What this task involves ->
Edit only the lines of the material between the lines holding "Auf fünf Kontinenten, in mehr als 30" and "mittlerweile an 25", inclusive, by changing "Shops" to "Filialen" and keeping everything else the same.

Extracted data ->
BEGIN
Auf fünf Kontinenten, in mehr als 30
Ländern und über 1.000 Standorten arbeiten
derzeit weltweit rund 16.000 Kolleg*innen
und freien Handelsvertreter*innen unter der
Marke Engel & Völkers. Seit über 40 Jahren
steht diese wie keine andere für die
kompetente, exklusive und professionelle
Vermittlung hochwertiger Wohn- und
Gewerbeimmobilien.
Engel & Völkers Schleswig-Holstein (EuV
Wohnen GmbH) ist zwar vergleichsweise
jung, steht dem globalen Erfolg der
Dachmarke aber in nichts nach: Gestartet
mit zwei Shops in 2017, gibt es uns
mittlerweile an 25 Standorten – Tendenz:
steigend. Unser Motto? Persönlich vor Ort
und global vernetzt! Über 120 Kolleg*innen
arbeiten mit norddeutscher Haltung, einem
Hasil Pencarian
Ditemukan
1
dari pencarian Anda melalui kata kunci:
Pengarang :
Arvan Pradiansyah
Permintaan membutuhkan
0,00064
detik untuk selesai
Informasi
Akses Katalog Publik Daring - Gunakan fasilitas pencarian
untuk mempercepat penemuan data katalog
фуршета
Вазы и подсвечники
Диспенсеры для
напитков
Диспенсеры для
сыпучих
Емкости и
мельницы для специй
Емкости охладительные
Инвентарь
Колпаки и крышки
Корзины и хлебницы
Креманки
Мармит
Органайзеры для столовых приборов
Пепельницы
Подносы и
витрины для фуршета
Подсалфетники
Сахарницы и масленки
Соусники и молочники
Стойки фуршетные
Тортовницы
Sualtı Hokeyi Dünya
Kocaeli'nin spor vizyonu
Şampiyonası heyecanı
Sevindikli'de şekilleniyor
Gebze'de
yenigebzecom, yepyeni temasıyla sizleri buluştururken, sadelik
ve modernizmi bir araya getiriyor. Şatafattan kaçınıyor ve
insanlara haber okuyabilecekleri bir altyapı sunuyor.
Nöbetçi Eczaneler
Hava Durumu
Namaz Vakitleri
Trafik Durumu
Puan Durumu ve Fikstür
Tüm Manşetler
END
BEGIN
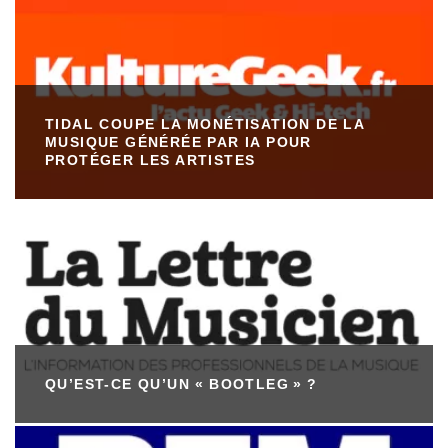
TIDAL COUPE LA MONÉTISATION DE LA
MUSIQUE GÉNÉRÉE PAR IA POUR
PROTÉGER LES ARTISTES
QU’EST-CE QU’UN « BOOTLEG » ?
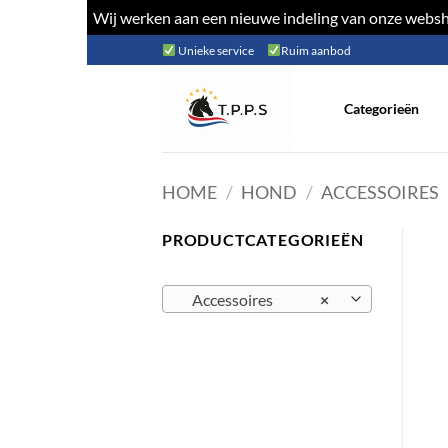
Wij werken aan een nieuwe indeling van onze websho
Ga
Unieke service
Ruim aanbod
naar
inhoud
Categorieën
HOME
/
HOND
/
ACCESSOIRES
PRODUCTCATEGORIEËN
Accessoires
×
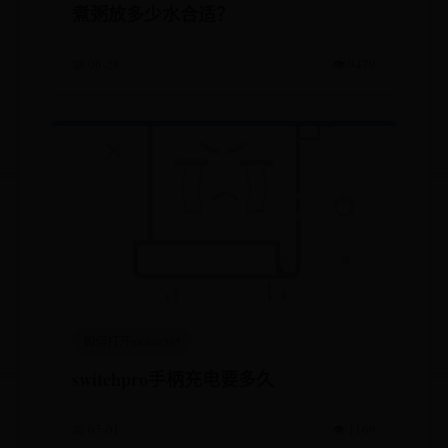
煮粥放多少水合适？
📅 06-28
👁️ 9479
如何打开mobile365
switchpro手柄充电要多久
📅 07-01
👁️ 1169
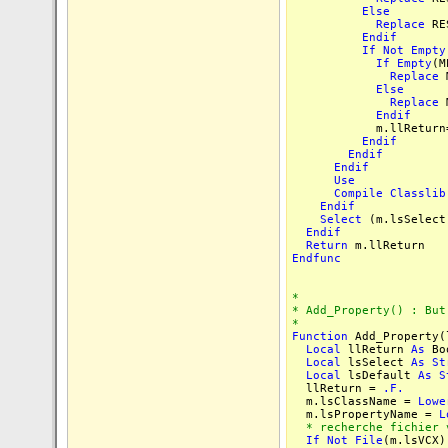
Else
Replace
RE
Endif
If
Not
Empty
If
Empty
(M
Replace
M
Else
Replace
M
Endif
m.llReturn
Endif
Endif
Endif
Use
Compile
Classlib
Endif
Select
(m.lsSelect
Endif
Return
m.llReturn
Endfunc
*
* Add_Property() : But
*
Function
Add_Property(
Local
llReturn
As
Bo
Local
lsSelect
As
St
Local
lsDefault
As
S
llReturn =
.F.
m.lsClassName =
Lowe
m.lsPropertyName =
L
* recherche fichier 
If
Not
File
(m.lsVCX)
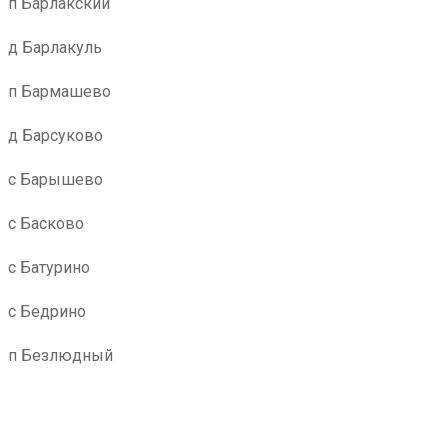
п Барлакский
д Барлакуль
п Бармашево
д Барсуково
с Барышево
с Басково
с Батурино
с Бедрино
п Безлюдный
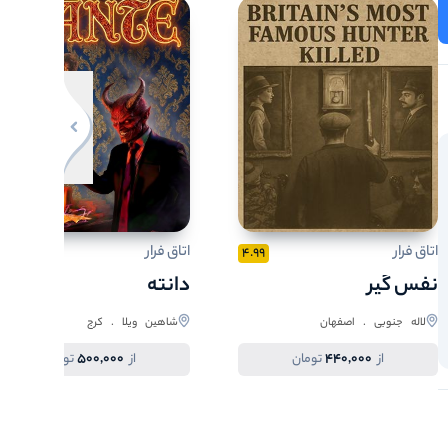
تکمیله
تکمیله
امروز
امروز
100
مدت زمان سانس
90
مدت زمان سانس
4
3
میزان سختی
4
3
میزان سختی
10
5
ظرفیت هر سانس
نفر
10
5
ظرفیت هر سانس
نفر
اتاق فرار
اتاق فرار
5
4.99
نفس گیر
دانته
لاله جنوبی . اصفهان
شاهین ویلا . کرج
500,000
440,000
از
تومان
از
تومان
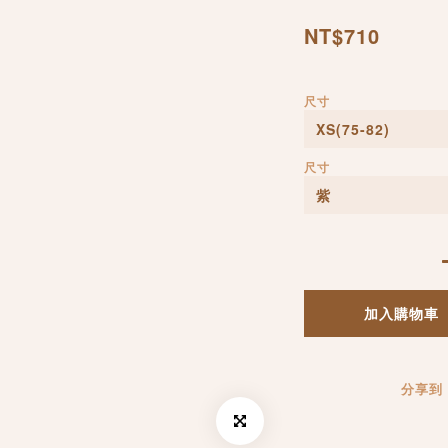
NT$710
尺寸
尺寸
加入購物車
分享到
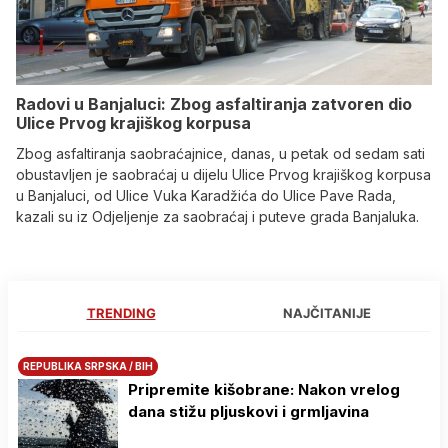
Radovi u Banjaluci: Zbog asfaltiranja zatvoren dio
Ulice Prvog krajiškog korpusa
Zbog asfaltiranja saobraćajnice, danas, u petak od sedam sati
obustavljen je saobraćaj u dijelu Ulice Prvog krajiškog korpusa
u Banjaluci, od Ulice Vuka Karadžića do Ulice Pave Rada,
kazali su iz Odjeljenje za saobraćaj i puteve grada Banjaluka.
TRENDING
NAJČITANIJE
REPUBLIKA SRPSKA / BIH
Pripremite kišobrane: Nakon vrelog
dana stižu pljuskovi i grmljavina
END
Reply ->
Auf fünf Kontinenten, in mehr als 30
Ländern und über 1.000 Standorten arbeiten
derzeit weltweit rund 16.000 Kolleg*innen
und freien Handelsvertreter*innen unter der
Marke Engel & Völkers. Seit über 40 Jahren
steht diese wie keine andere für die
kompetente, exklusive und professionelle
Vermittlung hochwertiger Wohn- und
Gewerbeimmobilien.
Engel & Völkers Schleswig-Holstein (EuV
Wohnen GmbH) ist zwar vergleichsweise
jung, steht dem globalen Erfolg der
Dachmarke aber in nichts nach: Gestartet
mit zwei Filialen in 2017, gibt es uns
mittlerweile an 25 Standorten – Tendenz:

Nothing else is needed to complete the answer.